(Records contained in a dataset)
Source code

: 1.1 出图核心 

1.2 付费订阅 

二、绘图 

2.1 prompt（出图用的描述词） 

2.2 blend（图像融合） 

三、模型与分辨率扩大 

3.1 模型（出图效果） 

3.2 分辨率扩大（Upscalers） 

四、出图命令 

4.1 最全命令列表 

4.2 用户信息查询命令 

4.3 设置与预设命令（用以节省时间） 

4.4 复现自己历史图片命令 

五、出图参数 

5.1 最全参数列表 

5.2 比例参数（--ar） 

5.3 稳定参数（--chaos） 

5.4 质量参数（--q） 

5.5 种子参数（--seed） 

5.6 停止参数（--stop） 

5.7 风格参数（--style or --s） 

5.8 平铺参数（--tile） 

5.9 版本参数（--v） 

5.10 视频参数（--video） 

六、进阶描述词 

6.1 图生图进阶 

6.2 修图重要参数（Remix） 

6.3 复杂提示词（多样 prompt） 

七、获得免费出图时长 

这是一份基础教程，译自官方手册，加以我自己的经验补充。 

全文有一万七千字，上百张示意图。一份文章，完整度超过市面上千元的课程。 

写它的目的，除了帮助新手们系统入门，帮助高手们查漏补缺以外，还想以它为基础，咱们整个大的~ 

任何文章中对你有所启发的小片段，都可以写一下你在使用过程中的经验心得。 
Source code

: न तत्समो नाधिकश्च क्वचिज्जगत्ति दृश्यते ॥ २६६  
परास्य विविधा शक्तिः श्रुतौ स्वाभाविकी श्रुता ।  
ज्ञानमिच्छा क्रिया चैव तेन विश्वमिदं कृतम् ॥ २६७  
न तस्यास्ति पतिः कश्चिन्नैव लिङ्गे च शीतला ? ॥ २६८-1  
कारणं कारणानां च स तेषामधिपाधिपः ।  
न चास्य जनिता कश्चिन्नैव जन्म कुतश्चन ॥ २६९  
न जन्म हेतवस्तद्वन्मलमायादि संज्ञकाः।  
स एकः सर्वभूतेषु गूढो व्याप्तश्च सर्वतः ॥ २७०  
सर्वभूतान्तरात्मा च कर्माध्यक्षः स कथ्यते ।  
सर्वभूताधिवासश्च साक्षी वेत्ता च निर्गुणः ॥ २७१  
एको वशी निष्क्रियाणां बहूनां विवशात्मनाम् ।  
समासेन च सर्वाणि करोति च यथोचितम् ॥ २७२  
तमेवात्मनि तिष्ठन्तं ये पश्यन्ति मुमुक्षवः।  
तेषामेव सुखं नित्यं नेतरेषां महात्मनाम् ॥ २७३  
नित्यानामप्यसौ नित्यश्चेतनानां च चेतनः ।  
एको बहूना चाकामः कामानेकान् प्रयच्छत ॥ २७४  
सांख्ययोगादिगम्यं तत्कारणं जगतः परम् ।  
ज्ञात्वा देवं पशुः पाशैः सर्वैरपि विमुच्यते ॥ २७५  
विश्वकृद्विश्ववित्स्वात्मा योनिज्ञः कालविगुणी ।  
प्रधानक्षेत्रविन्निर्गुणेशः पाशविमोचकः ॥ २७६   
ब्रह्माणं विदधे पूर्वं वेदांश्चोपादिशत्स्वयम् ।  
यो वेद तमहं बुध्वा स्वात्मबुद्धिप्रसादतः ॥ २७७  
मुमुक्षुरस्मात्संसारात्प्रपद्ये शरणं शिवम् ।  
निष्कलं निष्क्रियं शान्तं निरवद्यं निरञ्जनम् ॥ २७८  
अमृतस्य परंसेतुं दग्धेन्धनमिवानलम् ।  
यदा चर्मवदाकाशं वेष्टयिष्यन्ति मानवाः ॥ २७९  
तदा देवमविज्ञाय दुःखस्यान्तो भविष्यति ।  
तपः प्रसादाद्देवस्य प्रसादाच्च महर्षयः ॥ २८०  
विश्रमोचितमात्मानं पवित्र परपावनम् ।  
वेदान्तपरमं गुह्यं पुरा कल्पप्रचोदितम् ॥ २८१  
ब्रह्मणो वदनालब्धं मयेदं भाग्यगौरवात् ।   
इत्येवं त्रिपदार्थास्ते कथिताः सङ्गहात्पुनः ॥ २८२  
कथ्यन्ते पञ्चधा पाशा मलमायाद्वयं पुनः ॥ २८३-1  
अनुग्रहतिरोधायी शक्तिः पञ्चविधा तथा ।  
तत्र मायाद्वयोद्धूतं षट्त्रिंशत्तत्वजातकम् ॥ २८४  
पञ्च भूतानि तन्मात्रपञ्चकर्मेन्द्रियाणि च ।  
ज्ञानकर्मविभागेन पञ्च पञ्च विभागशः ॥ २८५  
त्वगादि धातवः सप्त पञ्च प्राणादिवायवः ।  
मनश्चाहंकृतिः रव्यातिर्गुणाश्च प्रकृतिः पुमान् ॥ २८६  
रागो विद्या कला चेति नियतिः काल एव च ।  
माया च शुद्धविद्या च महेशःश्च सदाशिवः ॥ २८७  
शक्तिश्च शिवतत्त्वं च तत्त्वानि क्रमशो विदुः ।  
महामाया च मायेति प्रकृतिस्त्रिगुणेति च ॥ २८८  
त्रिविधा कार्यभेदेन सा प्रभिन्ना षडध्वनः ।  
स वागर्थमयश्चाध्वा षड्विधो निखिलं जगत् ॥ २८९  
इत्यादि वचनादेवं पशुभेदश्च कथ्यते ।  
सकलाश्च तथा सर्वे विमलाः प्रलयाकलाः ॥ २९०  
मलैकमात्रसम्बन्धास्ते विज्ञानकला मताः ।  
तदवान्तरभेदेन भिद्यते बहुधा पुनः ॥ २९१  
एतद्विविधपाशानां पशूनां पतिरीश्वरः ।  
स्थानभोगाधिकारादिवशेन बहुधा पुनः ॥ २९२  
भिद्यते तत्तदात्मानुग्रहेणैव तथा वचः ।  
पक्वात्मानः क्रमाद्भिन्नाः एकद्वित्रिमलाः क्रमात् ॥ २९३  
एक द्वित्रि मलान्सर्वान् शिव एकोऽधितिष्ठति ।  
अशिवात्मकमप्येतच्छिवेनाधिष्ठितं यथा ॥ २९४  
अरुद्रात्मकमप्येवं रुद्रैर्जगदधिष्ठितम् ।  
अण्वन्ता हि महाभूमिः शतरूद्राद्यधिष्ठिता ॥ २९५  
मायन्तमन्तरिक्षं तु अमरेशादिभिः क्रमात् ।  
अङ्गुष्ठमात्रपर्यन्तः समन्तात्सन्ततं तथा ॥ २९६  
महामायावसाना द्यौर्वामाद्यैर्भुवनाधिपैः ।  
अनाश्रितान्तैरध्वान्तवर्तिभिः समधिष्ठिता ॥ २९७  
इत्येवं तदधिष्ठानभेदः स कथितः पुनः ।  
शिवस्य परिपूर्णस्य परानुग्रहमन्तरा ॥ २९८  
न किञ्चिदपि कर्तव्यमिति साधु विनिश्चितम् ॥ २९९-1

Directions = Retype all the records above without changing a word.

Answer to this problem =
Source code

: 1.1 出图核心 

1.2 付费订阅 

二、绘图 

2.1 prompt（出图用的描述词） 

2.2 blend（图像融合） 

三、模型与分辨率扩大 

3.1 模型（出图效果） 

3.2 分辨率扩大（Upscalers） 

四、出图命令 

4.1 最全命令列表 

4.2 用户信息查询命令 

4.3 设置与预设命令（用以节省时间） 

4.4 复现自己历史图片命令 

五、出图参数 

5.1 最全参数列表 

5.2 比例参数（--ar） 

5.3 稳定参数（--chaos） 

5.4 质量参数（--q） 

5.5 种子参数（--seed） 

5.6 停止参数（--stop） 

5.7 风格参数（--style or --s） 

5.8 平铺参数（--tile） 

5.9 版本参数（--v） 

5.10 视频参数（--video） 

六、进阶描述词 

6.1 图生图进阶 

6.2 修图重要参数（Remix） 

6.3 复杂提示词（多样 prompt） 

七、获得免费出图时长 

这是一份基础教程，译自官方手册，加以我自己的经验补充。 

全文有一万七千字，上百张示意图。一份文章，完整度超过市面上千元的课程。 

写它的目的，除了帮助新手们系统入门，帮助高手们查漏补缺以外，还想以它为基础，咱们整个大的~ 

任何文章中对你有所启发的小片段，都可以写一下你在使用过程中的经验心得。 
Source code

: न तत्समो नाधिकश्च क्वचिज्जगत्ति दृश्यते ॥ २६६  
परास्य विविधा शक्तिः श्रुतौ स्वाभाविकी श्रुता ।  
ज्ञानमिच्छा क्रिया चैव तेन विश्वमिदं कृतम् ॥ २६७  
न तस्यास्ति पतिः कश्चिन्नैव लिङ्गे च शीतला ? ॥ २६८-1  
कारणं कारणानां च स तेषामधिपाधिपः ।  
न चास्य जनिता कश्चिन्नैव जन्म कुतश्चन ॥ २६९  
न जन्म हेतवस्तद्वन्मलमायादि संज्ञकाः।  
स एकः सर्वभूतेषु गूढो व्याप्तश्च सर्वतः ॥ २७०  
सर्वभूतान्तरात्मा च कर्माध्यक्षः स कथ्यते ।  
सर्वभूताधिवासश्च साक्षी वेत्ता च निर्गुणः ॥ २७१  
एको वशी निष्क्रियाणां बहूनां विवशात्मनाम् ।  
समासेन च सर्वाणि करोति च यथोचितम् ॥ २७२  
तमेवात्मनि तिष्ठन्तं ये पश्यन्ति मुमुक्षवः।  
तेषामेव सुखं नित्यं नेतरेषां महात्मनाम् ॥ २७३  
नित्यानामप्यसौ नित्यश्चेतनानां च चेतनः ।  
एको बहूना चाकामः कामानेकान् प्रयच्छत ॥ २७४  
सांख्ययोगादिगम्यं तत्कारणं जगतः परम् ।  
ज्ञात्वा देवं पशुः पाशैः सर्वैरपि विमुच्यते ॥ २७५  
विश्वकृद्विश्ववित्स्वात्मा योनिज्ञः कालविगुणी ।  
प्रधानक्षेत्रविन्निर्गुणेशः पाशविमोचकः ॥ २७६   
ब्रह्माणं विदधे पूर्वं वेदांश्चोपादिशत्स्वयम् ।  
यो वेद तमहं बुध्वा स्वात्मबुद्धिप्रसादतः ॥ २७७  
मुमुक्षुरस्मात्संसारात्प्रपद्ये शरणं शिवम् ।  
निष्कलं निष्क्रियं शान्तं निरवद्यं निरञ्जनम् ॥ २७८  
अमृतस्य परंसेतुं दग्धेन्धनमिवानलम् ।  
यदा चर्मवदाकाशं वेष्टयिष्यन्ति मानवाः ॥ २७९  
तदा देवमविज्ञाय दुःखस्यान्तो भविष्यति ।  
तपः प्रसादाद्देवस्य प्रसादाच्च महर्षयः ॥ २८०  
विश्रमोचितमात्मानं पवित्र परपावनम् ।  
वेदान्तपरमं गुह्यं पुरा कल्पप्रचोदितम् ॥ २८१  
ब्रह्मणो वदनालब्धं मयेदं भाग्यगौरवात् ।   
इत्येवं त्रिपदार्थास्ते कथिताः सङ्गहात्पुनः ॥ २८२  
कथ्यन्ते पञ्चधा पाशा मलमायाद्वयं पुनः ॥ २८३-1  
अनुग्रहतिरोधायी शक्तिः पञ्चविधा तथा ।  
तत्र मायाद्वयोद्धूतं षट्त्रिंशत्तत्वजातकम् ॥ २८४  
पञ्च भूतानि तन्मात्रपञ्चकर्मेन्द्रियाणि च ।  
ज्ञानकर्मविभागेन पञ्च पञ्च विभागशः ॥ २८५  
त्वगादि धातवः सप्त पञ्च प्राणादिवायवः ।  
मनश्चाहंकृतिः रव्यातिर्गुणाश्च प्रकृतिः पुमान् ॥ २८६  
रागो विद्या कला चेति नियतिः काल एव च ।  
माया च शुद्धविद्या च महेशःश्च सदाशिवः ॥ २८७  
शक्तिश्च शिवतत्त्वं च तत्त्वानि क्रमशो विदुः ।  
महामाया च मायेति प्रकृतिस्त्रिगुणेति च ॥ २८८  
त्रिविधा कार्यभेदेन सा प्रभिन्ना षडध्वनः ।  
स वागर्थमयश्चाध्वा षड्विधो निखिलं जगत् ॥ २८९  
इत्यादि वचनादेवं पशुभेदश्च कथ्यते ।  
सकलाश्च तथा सर्वे विमलाः प्रलयाकलाः ॥ २९०  
मलैकमात्रसम्बन्धास्ते विज्ञानकला मताः ।  
तदवान्तरभेदेन भिद्यते बहुधा पुनः ॥ २९१  
एतद्विविधपाशानां पशूनां पतिरीश्वरः ।  
स्थानभोगाधिकारादिवशेन बहुधा पुनः ॥ २९२  
भिद्यते तत्तदात्मानुग्रहेणैव तथा वचः ।  
पक्वात्मानः क्रमाद्भिन्नाः एकद्वित्रिमलाः क्रमात् ॥ २९३  
एक द्वित्रि मलान्सर्वान् शिव एकोऽधितिष्ठति ।  
अशिवात्मकमप्येतच्छिवेनाधिष्ठितं यथा ॥ २९४  
अरुद्रात्मकमप्येवं रुद्रैर्जगदधिष्ठितम् ।  
अण्वन्ता हि महाभूमिः शतरूद्राद्यधिष्ठिता ॥ २९५  
मायन्तमन्तरिक्षं तु अमरेशादिभिः क्रमात् ।  
अङ्गुष्ठमात्रपर्यन्तः समन्तात्सन्ततं तथा ॥ २९६  
महामायावसाना द्यौर्वामाद्यैर्भुवनाधिपैः ।  
अनाश्रितान्तैरध्वान्तवर्तिभिः समधिष्ठिता ॥ २९७  
इत्येवं तदधिष्ठानभेदः स कथितः पुनः ।  
शिवस्य परिपूर्णस्य परानुग्रहमन्तरा ॥ २९८  
न किञ्चिदपि कर्तव्यमिति साधु विनिश्चितम् ॥ २९९-1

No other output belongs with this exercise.